Jacques Audiard « terrifié » face au succès d’« Emilia Perez » et de la course à l’Oscar

30 octobre, 2024 / Alice Leroy

La campagne des Oscars s’intensifie pour Jacques Audiard, dont le film Emilia Perez – une odyssée musicale racontant la transition de genre d’un puissant narcotrafiquant mexicain – fait déjà figure de favori pour les prestigieuses récompenses américaines. Actuellement en promotion à Los Angeles, où le film sort ce vendredi 1er novembre, Audiard avoue être « terrifié » par l’ampleur que prend ce succès potentiel. « Le succès de masse a quelque chose d’inquiétant, ce n’est pas ta vie réelle », confie le réalisateur de 72 ans, conscient des nombreux défis de la course aux Oscars.

Après avoir reçu le prix du jury à Cannes, Emilia Perez entame donc une nouvelle étape, portée par Netflix qui ambitionne de soumettre le film aux catégories générales de l’Academy – au-delà du simple Oscar du meilleur film international. Pour Audiard, cette campagne s’annonce bien plus intense que celle de 2010 avec Un Prophète, qui avait été nommé dans la catégorie internationale. « C’est comme si tu passais d’une compétition de province à une compétition olympique », observe le réalisateur.

Le film raconte le parcours de Manitas, baron de la drogue mexicain, qui simule sa disparition pour enfin embrasser son identité féminine sous le nom d’Emilia. Ce double rôle, interprété par l’actrice transgenre Karla Sofía Gascón, a suscité l’admiration de Cannes, où elle a remporté le prix d’interprétation féminine avec ses partenaires de casting, dont Zoe Saldaña et Selena Gomez. L’actrice, dont la propre transition a profondément inspiré Audiard, pourrait devenir la première femme transgenre nommée aux Oscars.

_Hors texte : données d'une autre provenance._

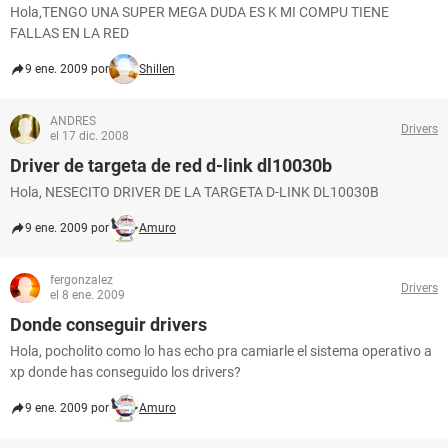
Hola,TENGO UNA SUPER MEGA DUDA ES K MI COMPU TIENE
FALLAS EN LA RED
9 ene. 2009 por
Shillen
ANDRES
Drivers
el 17 dic. 2008
Driver de targeta de red d-link dl10030b
Hola, NESECITO DRIVER DE LA TARGETA D-LINK DL10030B
9 ene. 2009 por
Amuro
fergonzalez
Drivers
el 8 ene. 2009
Donde conseguir drivers
Hola, pocholito como lo has echo pra camiarle el sistema operativo a
xp donde has conseguido los drivers?
9 ene. 2009 por
Amuro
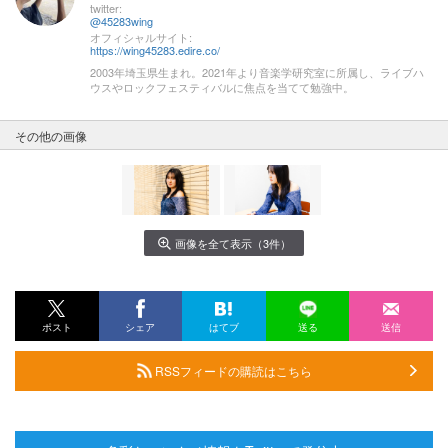
twitter:
@45283wing
オフィシャルサイト:
https://wing45283.edire.co/
2003年埼玉県生まれ。2021年より音楽学研究室に所属し、ライブハ
ウスやロックフェスティバルに焦点を当てて勉強中。
その他の画像
画像を全て表示（3件）
ポスト
シェア
はてブ
送る
送信
RSSフィードの購読はこちら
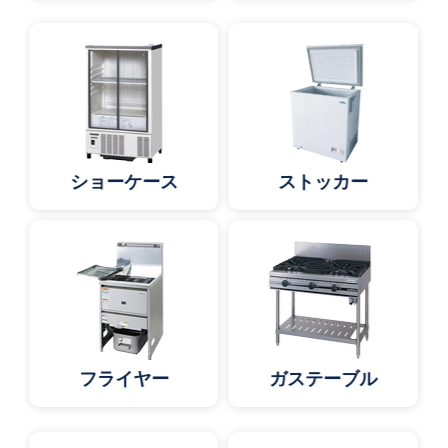
ショーケース
ストッカー
フライヤー
ガステーブル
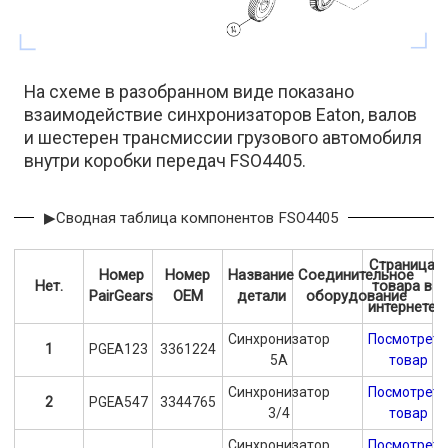
На схеме в разобранном виде показано
взаимодействие синхронизаторов Eaton, валов
и шестерен трансмиссии грузового автомобиля
внутри коробки передач FSO4405.
▶Сводная таблица компонентов FSO4405
Страница
Номер
Номер
Название
Соединительное
Нет.
товара в
PairGears
OEM
детали
оборудование
интернете
Синхронизатор
Посмотрет
1
PGEA123
3361224
5А
товар
Синхронизатор
Посмотрет
2
PGEA547
3344765
3/4
товар
Синхронизатор
Посмотрет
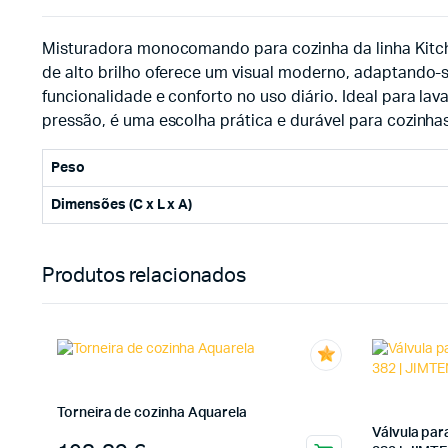
Misturadora monocomando para cozinha da linha Kitch
de alto brilho oferece um visual moderno, adaptando-se
funcionalidade e conforto no uso diário. Ideal para la
pressão, é uma escolha prática e durável para cozinha
Peso
Dimensões (C x L x A)
Produtos relacionados
Torneira de cozinha Aquarela
Válvula par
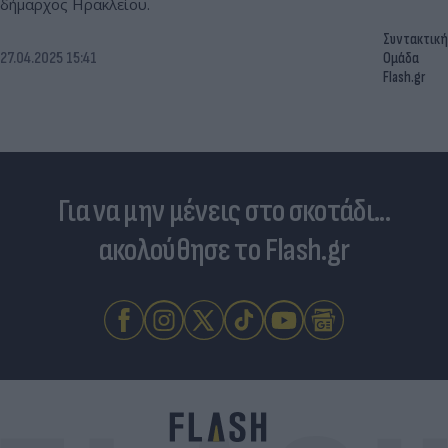
δήμαρχος Ηρακλείου.
Συντακτική
27.04.2025 15:41
Ομάδα
Flash.gr
Για να μην μένεις στο σκοτάδι...
ακολούθησε το Flash.gr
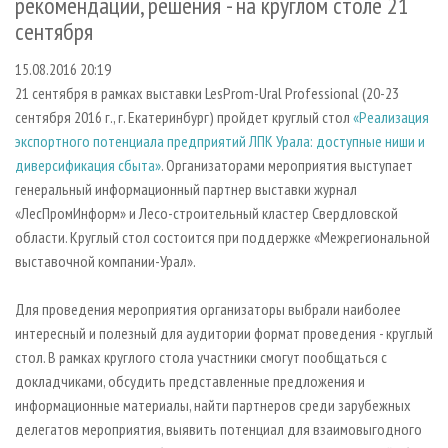
рекомендации, решения - на круглом столе 21
СУШКА ДРЕВЕСИНЫ
ПЕРСОНЫ
КОНТАКТЫ
РЕКЛАМА
сентября
ПРОИЗВОДСТВО ДРЕВЕСНЫХ ПЛИТ
МОБИЛЬНЫЕ ВЫСТАВКИ
РЕКЛАМА НА САЙТЕ
15.08.2016 20:19
ДЕРЕВЯННОЕ ДОМОСТРОЕНИЕ
ОФИЦИАЛЬНЫЕ ДЕЛЕГАЦИИ
21 сентября в рамках выставки LesProm-Ural Professional (20-23
ПРОИЗВОДСТВО МЕБЕЛИ
ПРИОРИТЕТНЫЕ ИНВЕСТПРОЕКТЫ
сентября 2016 г., г. Екатеринбург) пройдет круглый стол
«Реализация
экспортного потенциала предприятий ЛПК Урала: доступные ниши и
БИОЭНЕРГЕТИКА
RUSSIAN FORESTRY REVIEW
диверсификация сбыта»
. Организаторами мероприятия выступает
ЦБП
ГАЗЕТА ЛЕСПРОМФОРУМ
генеральный информационный партнер выставки журнал
ИНСТРУМЕНТ И МАТЕРИАЛЫ
«ЛесПромИнформ» и Лесо-строительный кластер Свердловской
БИБЛИОТЕКА СПЕЦИАЛИСТА
области. Круглый стол состоится при поддержке «Межрегиональной
выставочной компании-Урал».
Для проведения мероприятия организаторы выбрали наиболее
интересный и полезный для аудитории формат проведения - круглый
стол. В рамках круглого стола участники смогут пообщаться с
докладчиками, обсудить представленные предложения и
информационные материалы, найти партнеров среди зарубежных
делегатов мероприятия, выявить потенциал для взаимовыгодного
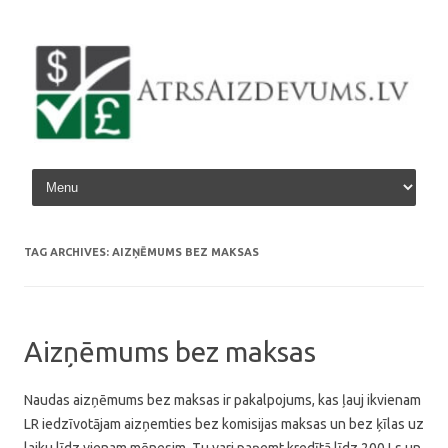
Skip to content
TAG ARCHIVES:
AIZŅĒMUMS BEZ MAKSAS
Aizņēmums bez maksas
Naudas aizņēmums bez maksas ir pakalpojums, kas ļauj ikvienam
LR iedzīvotājam aizņemties bez komisijas maksas un bez ķīlas uz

D’abord conçu comme un opéra, le film aborde la transition de Manitas/Emilia à travers un style « kitsch » et revendique un mélange de genres : narco-thriller, telenovela, comédie musicale. Cette approche singulière vise à rendre hommage à la complexité du parcours de son héroïne. « Il fallait que le film absorbe tout », explique Audiard. « C’est un film qui doit être gênant, qui ose aborder les tabous, même en chantant. »

La course se poursuivra jusqu’au 17 décembre, quand l’Academy révélera les quinze demi-finalistes pour l’Oscar du meilleur film étranger. Un éventuel sacre aux Oscars serait un couronnement pour Jacques Audiard, dont le cinéma explore souvent les vies en marge, de Dheepan à De rouille et d’os, en passant par Un Prophète. « Je m’intéresse aux gens qu’on a du mal à qualifier », résume-t-il, exprimant une curiosité intacte pour les parcours singuliers, qui lui a souvent valu les honneurs des plus grands festivals de cinéma.